Ecuador TV station hostage recounts ‘surreal’ armed takeover

By Yury Garcia and Herbert Villarraga

GUAYAQUIL, Ecuador (Reuters) – A Ecuadorean journalist who was held hostage by gunmen during the takeover of a Guayaquil TV station and obliged to appear on camera at gunpoint told Reuters on Wednesday the experience was “surreal.”

Gunmen stormed a studio at public broadcaster TC on Tuesday afternoon, carrying long-range guns, grenades and dynamite, part of a wave of violence that has prompted President Daniel Noboa to name 22 gangs as terrorist organizations to be targeted by the military.

Images from the channel’s live feed, which remained on air for about 20 minutes, shocked the country and made headlines around the world.

Journalist Jose Luis Calderon, 47, was in the studio as his colleagues led a broadcast around 2 p.m. local time, when he heard yelling, shots and people running outside in the hallway.

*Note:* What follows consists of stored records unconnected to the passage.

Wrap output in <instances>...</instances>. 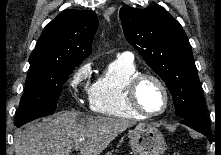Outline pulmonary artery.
Segmentation results:
<instances>
[{
  "label": "pulmonary artery",
  "instance_id": "1",
  "mask_svg": "<svg viewBox=\"0 0 221 155\" xmlns=\"http://www.w3.org/2000/svg\"><path fill=\"white\" fill-rule=\"evenodd\" d=\"M118 57H120V58H125V59H129V60H132V59H133V55H132V53H130V52L120 53V54L118 55Z\"/></svg>",
  "mask_w": 221,
  "mask_h": 155
}]
</instances>
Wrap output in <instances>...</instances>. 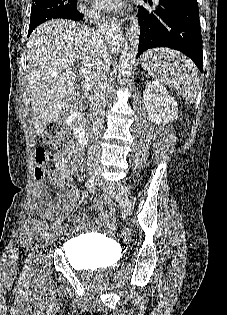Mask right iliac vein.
<instances>
[{"instance_id": "right-iliac-vein-1", "label": "right iliac vein", "mask_w": 227, "mask_h": 315, "mask_svg": "<svg viewBox=\"0 0 227 315\" xmlns=\"http://www.w3.org/2000/svg\"><path fill=\"white\" fill-rule=\"evenodd\" d=\"M89 175H90V177H95V176L97 175L96 170H91V171L89 172ZM64 230H65V228H64V226H62V225L56 227L55 230H54V233H53L52 236H51V240L55 239L58 235L62 234V233L64 232ZM41 260H42V253H40V254L37 256V258H36V260H35V263L38 265V264L41 263Z\"/></svg>"}]
</instances>
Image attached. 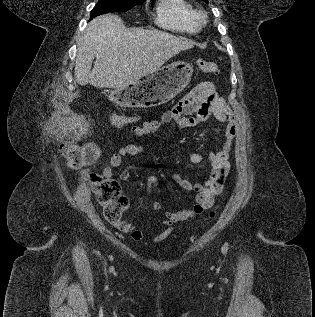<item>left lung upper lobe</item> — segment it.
I'll use <instances>...</instances> for the list:
<instances>
[{
    "instance_id": "5c2ea615",
    "label": "left lung upper lobe",
    "mask_w": 315,
    "mask_h": 317,
    "mask_svg": "<svg viewBox=\"0 0 315 317\" xmlns=\"http://www.w3.org/2000/svg\"><path fill=\"white\" fill-rule=\"evenodd\" d=\"M204 2L208 3V0H203Z\"/></svg>"
}]
</instances>
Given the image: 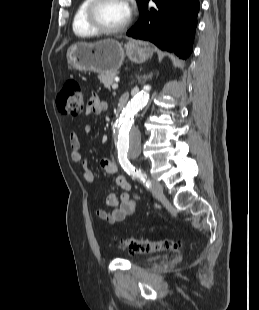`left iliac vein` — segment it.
Wrapping results in <instances>:
<instances>
[{
    "mask_svg": "<svg viewBox=\"0 0 259 310\" xmlns=\"http://www.w3.org/2000/svg\"><path fill=\"white\" fill-rule=\"evenodd\" d=\"M151 191L156 197H161L163 195V186L160 182L151 180Z\"/></svg>",
    "mask_w": 259,
    "mask_h": 310,
    "instance_id": "left-iliac-vein-1",
    "label": "left iliac vein"
}]
</instances>
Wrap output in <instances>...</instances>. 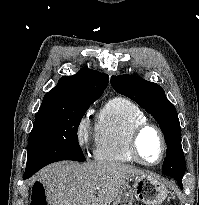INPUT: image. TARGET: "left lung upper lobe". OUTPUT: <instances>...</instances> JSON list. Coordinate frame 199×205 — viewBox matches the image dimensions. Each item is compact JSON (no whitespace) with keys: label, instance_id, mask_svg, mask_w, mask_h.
I'll list each match as a JSON object with an SVG mask.
<instances>
[{"label":"left lung upper lobe","instance_id":"left-lung-upper-lobe-1","mask_svg":"<svg viewBox=\"0 0 199 205\" xmlns=\"http://www.w3.org/2000/svg\"><path fill=\"white\" fill-rule=\"evenodd\" d=\"M111 85L118 93L135 101L157 121L167 145L162 173L182 184L186 163L181 146V128L177 111L167 99L164 90L156 83L132 75L112 76Z\"/></svg>","mask_w":199,"mask_h":205}]
</instances>
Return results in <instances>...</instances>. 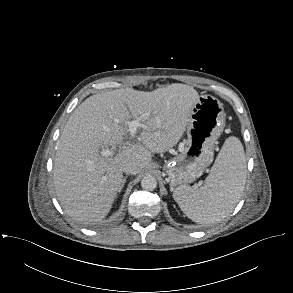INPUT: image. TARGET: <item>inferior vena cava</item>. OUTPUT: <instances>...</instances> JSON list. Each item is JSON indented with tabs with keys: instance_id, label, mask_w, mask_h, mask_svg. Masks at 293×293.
Masks as SVG:
<instances>
[{
	"instance_id": "1",
	"label": "inferior vena cava",
	"mask_w": 293,
	"mask_h": 293,
	"mask_svg": "<svg viewBox=\"0 0 293 293\" xmlns=\"http://www.w3.org/2000/svg\"><path fill=\"white\" fill-rule=\"evenodd\" d=\"M135 166L132 163H126L122 167V171L125 172L126 174H132L134 172Z\"/></svg>"
}]
</instances>
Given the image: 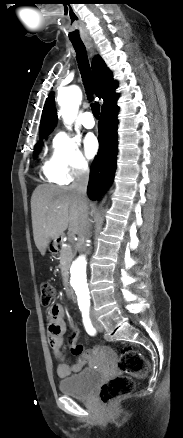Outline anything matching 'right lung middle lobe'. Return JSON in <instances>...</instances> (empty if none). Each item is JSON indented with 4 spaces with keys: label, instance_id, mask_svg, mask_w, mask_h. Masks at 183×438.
I'll return each mask as SVG.
<instances>
[{
    "label": "right lung middle lobe",
    "instance_id": "dd1d6c3e",
    "mask_svg": "<svg viewBox=\"0 0 183 438\" xmlns=\"http://www.w3.org/2000/svg\"><path fill=\"white\" fill-rule=\"evenodd\" d=\"M47 136H48V135H43V136H40V137H39L40 142H38V143L34 146L33 158H36V156H37V154H38V151H39V149H40V146H41V144H42V140H43L44 138H46Z\"/></svg>",
    "mask_w": 183,
    "mask_h": 438
}]
</instances>
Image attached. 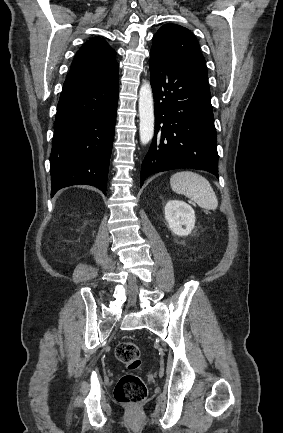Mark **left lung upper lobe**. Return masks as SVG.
Returning a JSON list of instances; mask_svg holds the SVG:
<instances>
[{
    "label": "left lung upper lobe",
    "mask_w": 283,
    "mask_h": 433,
    "mask_svg": "<svg viewBox=\"0 0 283 433\" xmlns=\"http://www.w3.org/2000/svg\"><path fill=\"white\" fill-rule=\"evenodd\" d=\"M150 52L195 69L206 78L208 87L205 59L198 41L188 29L175 24L163 25L153 37ZM205 100L207 107L212 109L210 91Z\"/></svg>",
    "instance_id": "obj_1"
}]
</instances>
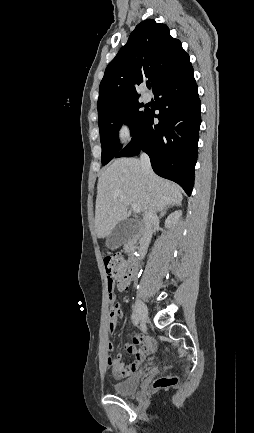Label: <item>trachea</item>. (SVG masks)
<instances>
[{
	"instance_id": "1",
	"label": "trachea",
	"mask_w": 254,
	"mask_h": 433,
	"mask_svg": "<svg viewBox=\"0 0 254 433\" xmlns=\"http://www.w3.org/2000/svg\"><path fill=\"white\" fill-rule=\"evenodd\" d=\"M147 88H148V89H151V85H147Z\"/></svg>"
}]
</instances>
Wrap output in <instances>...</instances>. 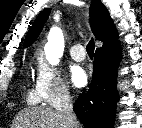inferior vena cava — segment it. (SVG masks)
I'll list each match as a JSON object with an SVG mask.
<instances>
[{
  "label": "inferior vena cava",
  "mask_w": 142,
  "mask_h": 128,
  "mask_svg": "<svg viewBox=\"0 0 142 128\" xmlns=\"http://www.w3.org/2000/svg\"><path fill=\"white\" fill-rule=\"evenodd\" d=\"M58 110L65 119L67 128H79V123L73 111L71 97L67 91H63L60 95Z\"/></svg>",
  "instance_id": "inferior-vena-cava-1"
}]
</instances>
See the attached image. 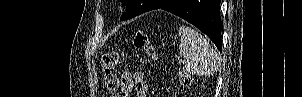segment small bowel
I'll return each instance as SVG.
<instances>
[{"instance_id":"obj_1","label":"small bowel","mask_w":302,"mask_h":97,"mask_svg":"<svg viewBox=\"0 0 302 97\" xmlns=\"http://www.w3.org/2000/svg\"><path fill=\"white\" fill-rule=\"evenodd\" d=\"M147 97L148 86L140 71H125L121 77L120 92L115 97Z\"/></svg>"}]
</instances>
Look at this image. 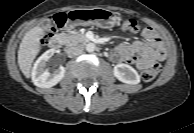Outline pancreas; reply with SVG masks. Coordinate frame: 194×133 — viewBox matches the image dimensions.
<instances>
[{"label": "pancreas", "mask_w": 194, "mask_h": 133, "mask_svg": "<svg viewBox=\"0 0 194 133\" xmlns=\"http://www.w3.org/2000/svg\"><path fill=\"white\" fill-rule=\"evenodd\" d=\"M62 36L67 46H75L87 41V38L81 32L70 31L68 33H63Z\"/></svg>", "instance_id": "pancreas-1"}]
</instances>
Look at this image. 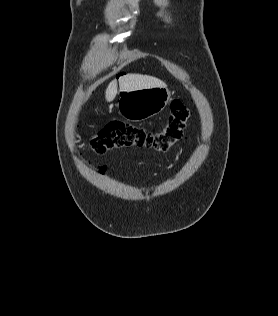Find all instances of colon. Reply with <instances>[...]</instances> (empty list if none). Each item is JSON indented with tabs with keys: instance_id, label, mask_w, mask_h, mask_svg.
<instances>
[{
	"instance_id": "colon-1",
	"label": "colon",
	"mask_w": 278,
	"mask_h": 316,
	"mask_svg": "<svg viewBox=\"0 0 278 316\" xmlns=\"http://www.w3.org/2000/svg\"><path fill=\"white\" fill-rule=\"evenodd\" d=\"M190 111L180 100H174L165 126L159 131L110 120L103 124L91 139V148L96 154L122 147H136L157 152L170 150L184 137V128Z\"/></svg>"
}]
</instances>
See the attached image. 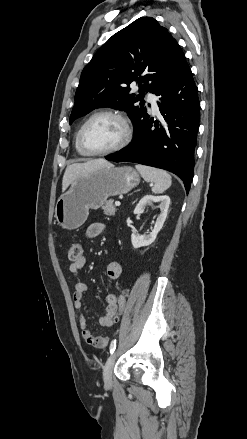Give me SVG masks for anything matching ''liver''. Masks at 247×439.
Here are the masks:
<instances>
[{"label":"liver","instance_id":"liver-1","mask_svg":"<svg viewBox=\"0 0 247 439\" xmlns=\"http://www.w3.org/2000/svg\"><path fill=\"white\" fill-rule=\"evenodd\" d=\"M108 166L112 164L105 159H93L85 163L69 165L63 176L62 191L64 192L75 179Z\"/></svg>","mask_w":247,"mask_h":439}]
</instances>
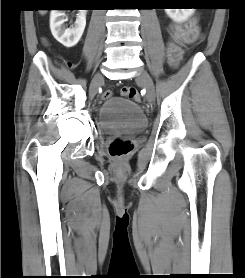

“Our immediate reaction was to seek refuge in the bathroom,” he said. He hid with some colleagues and they called family members and police, but were overheard by the gunmen.

“They forced us, under threats, to come out,” Calderon said. “They took us (into the studio) as hostages with other colleagues.”

The attackers, some of whom appeared to be teenagers, menaced the staff with guns, Calderon said.

The gunmen said several times they were part of La Firma, a gang associated with larger crime group Los Choneros, one of the gangs named as a terrorist organization by Noboa.

The apparent escape of Los Choneros leader Adolfo Macias from prison over the weekend contributed to Noboa’s declaration of a state of emergency on Monday.

Calderon said the balaclava-clad gunmen held a rifle to his head and tucked dynamite into his jacket, demanding he appear on the live feed.

“That’s when I said the police shouldn’t come in or they would kill us one by one, that was what they obliged me to say,” Calderon said, adding he had never experienced anything similar in his 23-year career. “It was surreal.”

He felt calm despite the two-hour ordeal, knowing that calls had already been made to the police, Calderon said, but tensions rose when police gunshots were heard outside and some colleagues begged for their lives.

“The individuals shot their guns, I think in reaction to the police and they shot a door and one of the bullets ricocheted and injured the leg of a cameraman,” Calderon said.

The channel has said another employee suffered a broken arm.

The gunmen eventually surrendered and 13 people were arrested at the site. On Wednesday the detainees were presented to the media by police.

One video shared on social media shows a gunman laying down a rifle as police stand several meters away, before he kneels and armed officers flood the set.

Another video shows the young men, some with bruised faces, being escorted from the station by heavily armed police – some in street clothes and face coverings – in bullet-proof vests.